Electronic – arduino – Using Multiple Power Supplies with RGB Leds and Arduino

arduinoledpowerpower supply

I'm trying to control 3x 5m RGB LED strips using an Arduino Mega's PWM pins. Building off ladyada's tutorial: http://www.ladyada.net/products/rgbledstrip/. I created a 3×3 bank of N-channel mosfets, each being supplied by a seperate 12V, 5a power supply. As a diagram if each P is its own 12V DC power supply (P1 powering led strip 1, etc.) , and M is a mosfet:

    R  G  B

P1 – M -M -M (per mosfet: left leg pwm, middle leg to led rgb power strip, right leg ground)
P2 -M -M -M
P3 -M -M -M

I can't seem to get each row to be controlled by pwm when supplying power directing to the mosfets.

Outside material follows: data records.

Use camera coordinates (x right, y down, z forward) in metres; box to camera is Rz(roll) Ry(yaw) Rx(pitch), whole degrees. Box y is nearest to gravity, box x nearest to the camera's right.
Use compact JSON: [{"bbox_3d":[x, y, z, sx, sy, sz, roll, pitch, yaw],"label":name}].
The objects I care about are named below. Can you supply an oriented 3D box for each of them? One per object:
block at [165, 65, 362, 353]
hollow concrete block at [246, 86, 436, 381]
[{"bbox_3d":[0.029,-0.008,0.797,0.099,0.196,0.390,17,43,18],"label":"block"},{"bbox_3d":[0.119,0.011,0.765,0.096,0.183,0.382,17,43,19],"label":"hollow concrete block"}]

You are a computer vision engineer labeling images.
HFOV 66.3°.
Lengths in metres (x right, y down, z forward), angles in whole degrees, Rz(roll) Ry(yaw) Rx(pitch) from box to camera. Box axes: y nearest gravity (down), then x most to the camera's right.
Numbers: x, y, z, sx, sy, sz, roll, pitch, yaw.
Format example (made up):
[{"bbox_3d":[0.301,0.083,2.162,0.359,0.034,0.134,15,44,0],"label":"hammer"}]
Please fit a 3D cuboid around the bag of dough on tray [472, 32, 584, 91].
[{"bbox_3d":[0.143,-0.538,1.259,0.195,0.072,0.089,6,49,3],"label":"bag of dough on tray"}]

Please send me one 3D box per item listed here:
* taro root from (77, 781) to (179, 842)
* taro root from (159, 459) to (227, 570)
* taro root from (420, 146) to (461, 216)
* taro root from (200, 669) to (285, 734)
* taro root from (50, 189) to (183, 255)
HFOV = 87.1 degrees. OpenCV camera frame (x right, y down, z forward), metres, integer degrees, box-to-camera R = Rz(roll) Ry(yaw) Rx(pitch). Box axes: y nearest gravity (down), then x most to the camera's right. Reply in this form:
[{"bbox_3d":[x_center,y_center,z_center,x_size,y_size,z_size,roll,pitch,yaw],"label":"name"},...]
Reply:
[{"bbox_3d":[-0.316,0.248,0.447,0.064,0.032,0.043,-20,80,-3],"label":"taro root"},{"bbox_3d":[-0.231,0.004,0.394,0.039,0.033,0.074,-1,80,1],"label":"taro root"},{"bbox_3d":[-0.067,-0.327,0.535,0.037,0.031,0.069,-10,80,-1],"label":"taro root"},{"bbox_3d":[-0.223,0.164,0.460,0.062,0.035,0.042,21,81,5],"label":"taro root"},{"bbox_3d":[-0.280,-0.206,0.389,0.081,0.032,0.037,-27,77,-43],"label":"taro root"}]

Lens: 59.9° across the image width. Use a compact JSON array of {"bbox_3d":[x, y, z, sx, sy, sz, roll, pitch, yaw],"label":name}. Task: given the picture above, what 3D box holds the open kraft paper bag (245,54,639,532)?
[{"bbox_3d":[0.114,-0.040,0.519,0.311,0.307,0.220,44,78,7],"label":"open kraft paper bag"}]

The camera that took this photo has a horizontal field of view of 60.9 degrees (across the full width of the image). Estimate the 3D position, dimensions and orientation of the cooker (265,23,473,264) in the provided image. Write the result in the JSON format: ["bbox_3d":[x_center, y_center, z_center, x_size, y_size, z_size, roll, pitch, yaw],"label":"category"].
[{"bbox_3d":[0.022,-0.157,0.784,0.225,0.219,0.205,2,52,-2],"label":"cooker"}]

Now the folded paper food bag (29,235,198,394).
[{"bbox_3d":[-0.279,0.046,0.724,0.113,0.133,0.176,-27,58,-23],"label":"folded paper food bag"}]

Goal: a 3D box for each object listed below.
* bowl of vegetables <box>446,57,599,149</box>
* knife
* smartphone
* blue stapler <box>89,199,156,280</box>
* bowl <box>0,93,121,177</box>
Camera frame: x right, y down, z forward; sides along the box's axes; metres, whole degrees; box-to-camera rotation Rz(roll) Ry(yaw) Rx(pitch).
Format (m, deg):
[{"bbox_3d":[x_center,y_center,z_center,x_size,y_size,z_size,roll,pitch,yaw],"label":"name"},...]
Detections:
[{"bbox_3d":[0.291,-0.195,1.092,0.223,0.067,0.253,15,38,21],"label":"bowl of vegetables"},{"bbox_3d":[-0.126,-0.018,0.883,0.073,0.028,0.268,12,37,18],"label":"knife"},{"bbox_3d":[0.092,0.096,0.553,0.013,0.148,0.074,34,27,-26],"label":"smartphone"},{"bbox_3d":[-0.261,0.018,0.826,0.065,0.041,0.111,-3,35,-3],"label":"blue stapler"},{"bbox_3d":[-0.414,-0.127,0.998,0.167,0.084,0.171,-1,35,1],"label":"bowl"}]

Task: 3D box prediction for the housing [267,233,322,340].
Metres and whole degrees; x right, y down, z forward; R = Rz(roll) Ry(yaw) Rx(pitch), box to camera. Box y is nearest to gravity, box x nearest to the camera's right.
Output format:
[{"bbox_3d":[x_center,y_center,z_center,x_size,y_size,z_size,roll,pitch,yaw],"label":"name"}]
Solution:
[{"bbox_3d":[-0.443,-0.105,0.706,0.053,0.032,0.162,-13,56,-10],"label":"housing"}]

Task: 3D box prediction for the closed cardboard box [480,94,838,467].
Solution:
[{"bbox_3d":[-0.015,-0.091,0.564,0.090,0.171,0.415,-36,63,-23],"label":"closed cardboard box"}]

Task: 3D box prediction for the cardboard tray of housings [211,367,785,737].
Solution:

To test, I powered P1 with DC power and had the arduino plugged into USB. The colors remained fixed blue despite a script that was to cycle colors. When I powered the same row through the Vin and ground through the arduino, everything worked fine.

Why is this? Is there any way to power each row without utilizing the arduino Vin? Can I use 3 seperate power supplies and one Arduino Mega to do this? Or do I need to get 3 arduino unos or equivalents?

Thanks,
Michael

Here are two schematics. The first the arduino is plugged into a USB, and each bank of mosfets is connected to its own power source. The second the arduino Vin is powering one of the banks but not the other two.

(Because I'm a new user I can't upload photos, but they can be found here:
http://www.flickr.com/photos/80053489@N06/7165312673/
http://www.flickr.com/photos/80053489@N06/7165313015/

Best Answer

Do you have the DC supplies and Arduino grounds connected together? If not then any PWM from the Arduino will not work.
Most small plug type DC supplies are floating, so their grounds will not be connected to USB ground (of course the USB ground may be floating if e.g. on laptop battery)

As Russell mentioned a diagram of your connections would be useful.

Thanks for the diagrams:

Your problem is as stated above, you need to connect the grounds together. Otherwise, the Arduino PWM signal has no return path (remember a voltage is always relative to something) to Arduino ground since the grounds are not connected.
It's okay to connect all the grounds together (arduino and DC supplies)
The only time is isn't is in the very rare case where you might have a supply "ground" that is above earth ground relative to supply grounds (e.g. a 20 V supply with V+ at 50V and V- at 30V relative to earth/AC ground could not be connected to a 20V supply with V+ at 20V and V- at 0V)
If in doubt you can test for any voltage between the grounds with a multimeter (e.g. one probe to one ground, one to the other ground) but since most DC supplies are floating (not referenced to earth ground) then essentially the outputs are just like batteries.